▸ What the task requires:
The required output is the line that contains "- Year-over-year growth" and every line after it, each written out exactly, up to the end of the entries.

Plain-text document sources
<<<<

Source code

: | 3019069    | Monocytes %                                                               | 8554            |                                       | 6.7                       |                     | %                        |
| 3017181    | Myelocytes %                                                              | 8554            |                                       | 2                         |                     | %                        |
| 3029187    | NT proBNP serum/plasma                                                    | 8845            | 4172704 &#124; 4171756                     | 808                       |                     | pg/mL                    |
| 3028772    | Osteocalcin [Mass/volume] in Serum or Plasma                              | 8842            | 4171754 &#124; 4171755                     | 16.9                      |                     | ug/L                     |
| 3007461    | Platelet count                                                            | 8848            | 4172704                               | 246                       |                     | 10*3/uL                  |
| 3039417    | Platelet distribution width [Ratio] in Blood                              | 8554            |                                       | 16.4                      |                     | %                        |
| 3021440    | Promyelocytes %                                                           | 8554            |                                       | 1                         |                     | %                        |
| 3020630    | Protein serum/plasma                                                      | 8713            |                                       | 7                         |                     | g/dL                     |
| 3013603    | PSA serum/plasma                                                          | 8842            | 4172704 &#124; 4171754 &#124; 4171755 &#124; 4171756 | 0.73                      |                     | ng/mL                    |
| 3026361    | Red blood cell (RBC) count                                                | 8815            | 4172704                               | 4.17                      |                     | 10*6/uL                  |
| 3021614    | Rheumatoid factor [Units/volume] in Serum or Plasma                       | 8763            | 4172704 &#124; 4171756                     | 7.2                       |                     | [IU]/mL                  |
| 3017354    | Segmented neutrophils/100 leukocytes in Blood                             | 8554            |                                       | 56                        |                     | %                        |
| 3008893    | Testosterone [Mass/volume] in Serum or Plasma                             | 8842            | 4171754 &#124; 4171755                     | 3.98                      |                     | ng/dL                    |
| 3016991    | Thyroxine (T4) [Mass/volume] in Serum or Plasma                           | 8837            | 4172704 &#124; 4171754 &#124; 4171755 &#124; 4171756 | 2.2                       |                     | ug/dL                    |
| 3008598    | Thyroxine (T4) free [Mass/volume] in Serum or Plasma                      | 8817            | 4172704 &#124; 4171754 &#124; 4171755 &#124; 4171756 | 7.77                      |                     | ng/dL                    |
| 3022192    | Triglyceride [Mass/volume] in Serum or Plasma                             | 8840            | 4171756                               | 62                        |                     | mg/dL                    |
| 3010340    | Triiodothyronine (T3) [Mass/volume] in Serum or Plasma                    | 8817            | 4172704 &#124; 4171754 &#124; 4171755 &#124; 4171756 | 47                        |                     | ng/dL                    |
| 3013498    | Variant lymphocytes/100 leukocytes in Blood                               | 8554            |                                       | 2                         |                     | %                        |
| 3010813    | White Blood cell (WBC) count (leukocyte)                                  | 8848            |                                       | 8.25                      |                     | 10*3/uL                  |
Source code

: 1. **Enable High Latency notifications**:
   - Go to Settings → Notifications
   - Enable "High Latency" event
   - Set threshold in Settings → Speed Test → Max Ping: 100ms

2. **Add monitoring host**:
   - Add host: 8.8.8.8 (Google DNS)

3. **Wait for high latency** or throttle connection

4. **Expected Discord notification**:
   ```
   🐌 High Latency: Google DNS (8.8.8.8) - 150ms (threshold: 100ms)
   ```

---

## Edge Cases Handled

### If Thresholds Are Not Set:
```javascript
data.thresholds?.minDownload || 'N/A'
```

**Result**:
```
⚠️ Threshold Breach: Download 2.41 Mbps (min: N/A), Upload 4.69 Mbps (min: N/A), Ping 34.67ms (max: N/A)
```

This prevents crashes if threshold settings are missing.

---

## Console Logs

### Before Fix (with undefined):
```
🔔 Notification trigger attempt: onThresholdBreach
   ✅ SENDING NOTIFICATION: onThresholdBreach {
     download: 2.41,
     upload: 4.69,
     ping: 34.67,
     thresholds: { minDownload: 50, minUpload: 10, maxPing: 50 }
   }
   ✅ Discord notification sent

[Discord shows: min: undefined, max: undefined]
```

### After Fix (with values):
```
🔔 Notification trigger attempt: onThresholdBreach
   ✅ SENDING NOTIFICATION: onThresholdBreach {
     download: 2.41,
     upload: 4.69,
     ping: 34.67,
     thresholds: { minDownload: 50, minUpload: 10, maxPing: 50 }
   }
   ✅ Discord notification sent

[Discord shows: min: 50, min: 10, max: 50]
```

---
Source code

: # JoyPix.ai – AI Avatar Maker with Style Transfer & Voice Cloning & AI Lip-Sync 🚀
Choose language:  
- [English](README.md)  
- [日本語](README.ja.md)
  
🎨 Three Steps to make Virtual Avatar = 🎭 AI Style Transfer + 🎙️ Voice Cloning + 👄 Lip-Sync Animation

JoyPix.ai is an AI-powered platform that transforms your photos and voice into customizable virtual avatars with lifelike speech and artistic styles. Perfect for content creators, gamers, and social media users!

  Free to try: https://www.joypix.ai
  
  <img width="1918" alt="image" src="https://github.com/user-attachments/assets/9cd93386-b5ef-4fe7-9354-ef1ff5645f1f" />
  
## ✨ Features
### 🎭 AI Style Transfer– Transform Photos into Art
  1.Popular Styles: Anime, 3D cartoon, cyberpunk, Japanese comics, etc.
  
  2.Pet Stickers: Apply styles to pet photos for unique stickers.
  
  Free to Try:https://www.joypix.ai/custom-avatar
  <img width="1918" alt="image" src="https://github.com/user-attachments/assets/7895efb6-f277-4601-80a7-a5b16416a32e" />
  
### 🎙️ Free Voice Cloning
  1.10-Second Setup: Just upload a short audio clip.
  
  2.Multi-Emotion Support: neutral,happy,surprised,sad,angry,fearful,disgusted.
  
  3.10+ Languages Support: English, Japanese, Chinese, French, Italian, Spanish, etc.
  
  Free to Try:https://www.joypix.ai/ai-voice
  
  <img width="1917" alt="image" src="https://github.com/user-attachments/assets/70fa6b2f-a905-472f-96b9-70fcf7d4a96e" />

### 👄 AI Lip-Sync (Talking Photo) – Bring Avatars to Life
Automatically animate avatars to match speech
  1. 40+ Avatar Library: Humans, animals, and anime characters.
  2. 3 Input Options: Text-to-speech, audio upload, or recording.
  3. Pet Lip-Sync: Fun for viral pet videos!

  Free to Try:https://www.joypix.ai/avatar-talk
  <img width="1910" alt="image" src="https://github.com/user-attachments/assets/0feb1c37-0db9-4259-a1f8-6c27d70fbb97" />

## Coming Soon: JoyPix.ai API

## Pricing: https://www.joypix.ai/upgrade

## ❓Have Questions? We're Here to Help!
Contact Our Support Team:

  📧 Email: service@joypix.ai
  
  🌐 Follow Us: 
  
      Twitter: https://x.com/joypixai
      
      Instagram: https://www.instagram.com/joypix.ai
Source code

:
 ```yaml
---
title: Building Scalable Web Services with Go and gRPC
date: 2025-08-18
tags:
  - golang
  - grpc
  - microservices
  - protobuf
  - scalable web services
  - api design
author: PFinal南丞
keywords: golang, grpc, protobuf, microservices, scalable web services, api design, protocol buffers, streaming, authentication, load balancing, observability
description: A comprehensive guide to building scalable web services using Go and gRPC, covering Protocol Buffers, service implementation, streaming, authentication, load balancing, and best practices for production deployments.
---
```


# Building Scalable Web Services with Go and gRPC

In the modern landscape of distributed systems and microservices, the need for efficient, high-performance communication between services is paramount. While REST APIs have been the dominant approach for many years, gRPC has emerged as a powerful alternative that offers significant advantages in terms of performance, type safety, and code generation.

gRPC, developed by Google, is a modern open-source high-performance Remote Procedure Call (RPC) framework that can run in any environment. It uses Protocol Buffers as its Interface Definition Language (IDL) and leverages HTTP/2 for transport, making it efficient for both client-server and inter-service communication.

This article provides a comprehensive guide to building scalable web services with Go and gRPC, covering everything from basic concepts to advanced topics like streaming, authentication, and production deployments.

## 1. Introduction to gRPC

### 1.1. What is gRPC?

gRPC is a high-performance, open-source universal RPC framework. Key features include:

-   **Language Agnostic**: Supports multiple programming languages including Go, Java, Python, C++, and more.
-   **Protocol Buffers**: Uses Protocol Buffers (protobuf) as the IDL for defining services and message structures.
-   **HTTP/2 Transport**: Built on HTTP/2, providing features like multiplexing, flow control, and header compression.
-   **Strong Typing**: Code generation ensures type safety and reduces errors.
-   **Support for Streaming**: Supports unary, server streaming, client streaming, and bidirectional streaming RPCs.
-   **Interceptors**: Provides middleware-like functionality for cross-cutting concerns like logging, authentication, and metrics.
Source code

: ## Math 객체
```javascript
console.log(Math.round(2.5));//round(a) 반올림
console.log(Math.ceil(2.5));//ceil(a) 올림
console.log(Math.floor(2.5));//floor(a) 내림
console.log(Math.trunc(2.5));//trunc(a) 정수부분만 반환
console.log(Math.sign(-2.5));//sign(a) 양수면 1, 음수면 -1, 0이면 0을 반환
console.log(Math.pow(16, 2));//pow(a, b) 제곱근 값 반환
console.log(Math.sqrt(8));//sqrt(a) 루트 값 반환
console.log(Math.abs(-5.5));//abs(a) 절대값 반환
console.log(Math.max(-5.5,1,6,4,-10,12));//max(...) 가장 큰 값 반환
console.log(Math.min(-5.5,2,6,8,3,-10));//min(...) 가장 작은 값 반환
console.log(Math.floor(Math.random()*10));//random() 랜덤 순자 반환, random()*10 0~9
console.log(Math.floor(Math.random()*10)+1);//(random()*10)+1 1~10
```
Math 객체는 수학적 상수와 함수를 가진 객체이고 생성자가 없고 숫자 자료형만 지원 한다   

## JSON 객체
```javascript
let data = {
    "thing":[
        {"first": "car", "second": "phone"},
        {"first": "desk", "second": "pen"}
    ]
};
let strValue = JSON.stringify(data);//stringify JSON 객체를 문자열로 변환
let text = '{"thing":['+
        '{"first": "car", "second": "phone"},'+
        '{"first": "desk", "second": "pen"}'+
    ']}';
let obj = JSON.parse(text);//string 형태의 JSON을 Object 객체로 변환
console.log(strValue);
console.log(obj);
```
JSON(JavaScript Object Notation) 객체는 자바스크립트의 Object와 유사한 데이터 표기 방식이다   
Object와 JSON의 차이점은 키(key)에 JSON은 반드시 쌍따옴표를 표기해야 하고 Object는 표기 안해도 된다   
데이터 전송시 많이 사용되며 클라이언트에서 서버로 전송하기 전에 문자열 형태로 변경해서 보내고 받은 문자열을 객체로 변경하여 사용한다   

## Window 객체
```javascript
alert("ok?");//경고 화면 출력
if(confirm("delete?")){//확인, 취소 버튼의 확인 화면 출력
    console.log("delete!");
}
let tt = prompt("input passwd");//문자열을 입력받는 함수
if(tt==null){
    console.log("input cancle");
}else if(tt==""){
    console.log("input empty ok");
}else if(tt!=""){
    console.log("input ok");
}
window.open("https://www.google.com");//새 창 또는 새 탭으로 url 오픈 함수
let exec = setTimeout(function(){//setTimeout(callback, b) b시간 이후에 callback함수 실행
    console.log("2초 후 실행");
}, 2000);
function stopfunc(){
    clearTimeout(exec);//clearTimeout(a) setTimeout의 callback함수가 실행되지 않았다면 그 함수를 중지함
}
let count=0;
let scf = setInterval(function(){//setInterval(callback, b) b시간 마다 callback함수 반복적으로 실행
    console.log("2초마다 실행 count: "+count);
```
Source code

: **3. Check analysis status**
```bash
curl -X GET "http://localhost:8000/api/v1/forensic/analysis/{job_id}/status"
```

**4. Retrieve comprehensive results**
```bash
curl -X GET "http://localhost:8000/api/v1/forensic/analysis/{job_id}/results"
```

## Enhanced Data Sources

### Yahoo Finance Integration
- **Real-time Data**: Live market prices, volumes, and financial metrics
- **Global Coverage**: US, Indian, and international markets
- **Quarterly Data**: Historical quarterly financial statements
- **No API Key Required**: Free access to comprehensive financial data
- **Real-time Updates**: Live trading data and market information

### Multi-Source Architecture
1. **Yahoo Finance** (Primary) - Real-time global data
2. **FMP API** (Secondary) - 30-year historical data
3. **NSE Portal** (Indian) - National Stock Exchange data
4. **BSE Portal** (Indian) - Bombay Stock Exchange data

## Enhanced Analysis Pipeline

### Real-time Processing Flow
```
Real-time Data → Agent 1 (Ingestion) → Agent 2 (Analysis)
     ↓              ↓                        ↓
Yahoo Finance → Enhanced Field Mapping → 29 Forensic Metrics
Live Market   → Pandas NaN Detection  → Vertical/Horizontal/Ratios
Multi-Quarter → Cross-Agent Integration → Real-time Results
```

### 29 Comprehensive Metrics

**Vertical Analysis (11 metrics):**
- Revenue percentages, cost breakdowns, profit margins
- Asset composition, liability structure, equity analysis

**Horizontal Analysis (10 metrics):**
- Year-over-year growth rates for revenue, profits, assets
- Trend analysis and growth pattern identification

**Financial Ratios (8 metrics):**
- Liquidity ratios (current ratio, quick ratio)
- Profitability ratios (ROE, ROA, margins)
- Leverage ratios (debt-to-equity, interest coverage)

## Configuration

>>>>

▸ Solution for this problem:
- Year-over-year growth rates for revenue, profits, assets
- Trend analysis and growth pattern identification

**Financial Ratios (8 metrics):**
- Liquidity ratios (current ratio, quick ratio)
- Profitability ratios (ROE, ROA, margins)
- Leverage ratios (debt-to-equity, interest coverage)

## Configuration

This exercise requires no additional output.